Marina Joesoef — born Marina Sastrowardoyo 24 March 1959 in Jakarta, Indonesia — is an Indonesian artist. She is a painter having recent exhibitions in Jakarta and Kuala Lumpur, Malaysia. She is also known as Marina Joesoef Sastrowardoyo, though Joesoef is her married surname.

In the early 1960s, Marina joined her parents and brothers to live in Los Angeles and Leiden, Netherlands, where her father, Dr. Sumarsono Sastrowardoyo, studied urology for six years, including a stint at University of California, Los Angeles. Marina attended schools in Santa Monica and Leiden.
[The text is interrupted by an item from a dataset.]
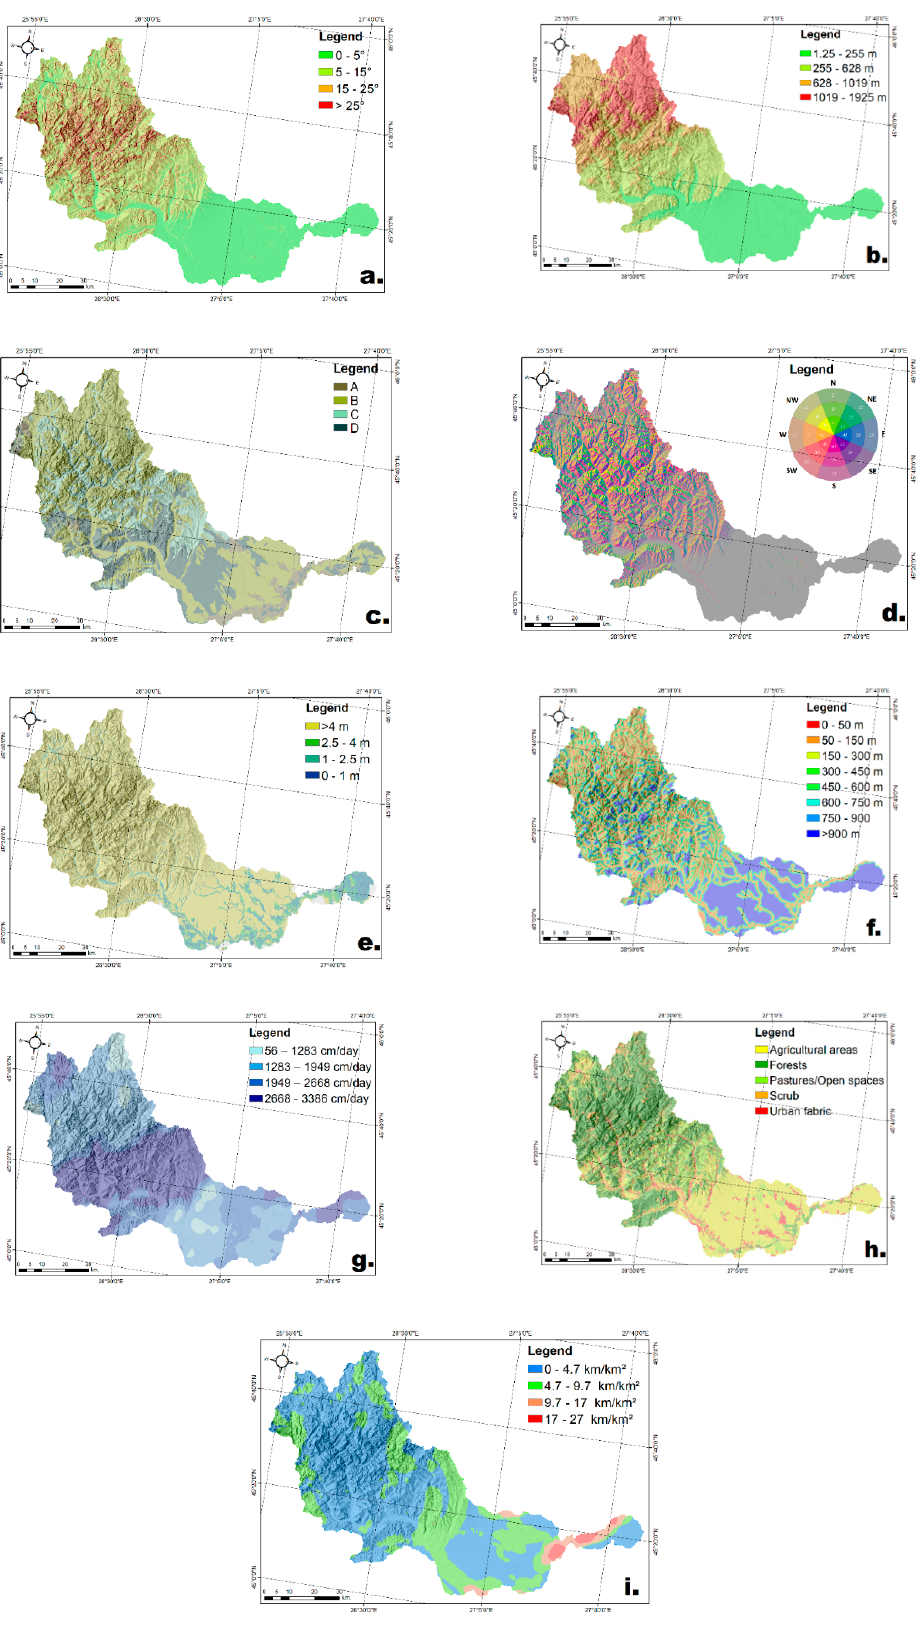
Figure 3. ( a ) Slope, ( b ) elevation, ( c ) hydrological soil group (HSG), ( d ) slope aspect, ( e ) elevation above channel, ( f ) distance from rivers, ( g ) saturated hydraulic conductivity, ( h ) land use, ( i ) drainage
After returning home to Indonesia, in 1976 she participated in a Miss Teen pageant organized by Gadis magazine and won the first prize.

==Family==
Ms. Joesoef is the eldest daughter of Dr. Sumarsono Sastrowardoyo, a physician, surgeon and memoirist, and the late Ina Sastrowardoyo. An older brother, Ariawan Sastrowardoyo, died in 1995. Another brother, Dr. Aswin W. Sastrowardoyo, is a physician who was formerly a guitarist and vocalist with the music group Chaseiro from 1979 to 1983, and a younger sister, Lisa Damayanti Sastrowardoyo (b. 1962).

The actress Dian Sastrowardoyo is a niece of Ms. Joesoef.

She was married to the late Mr. Iwan V. Joesoef, a businessman, and has two sons Marwan Arie Joesoef (born 26 May 1976), Nurfahd S. Joesoef (born 4 March 1979) and one daughter Tiara R. Joesoef (born 5 July 1999).

Her paternal grandfather, Sutejo Sastrowardoyo, traced the family's ancestry back 18 generations to 15th century Java.

==Languages==
Ms. Sastrowardoyo is fluent in Dutch and English, as well her native Javanese and Indonesian.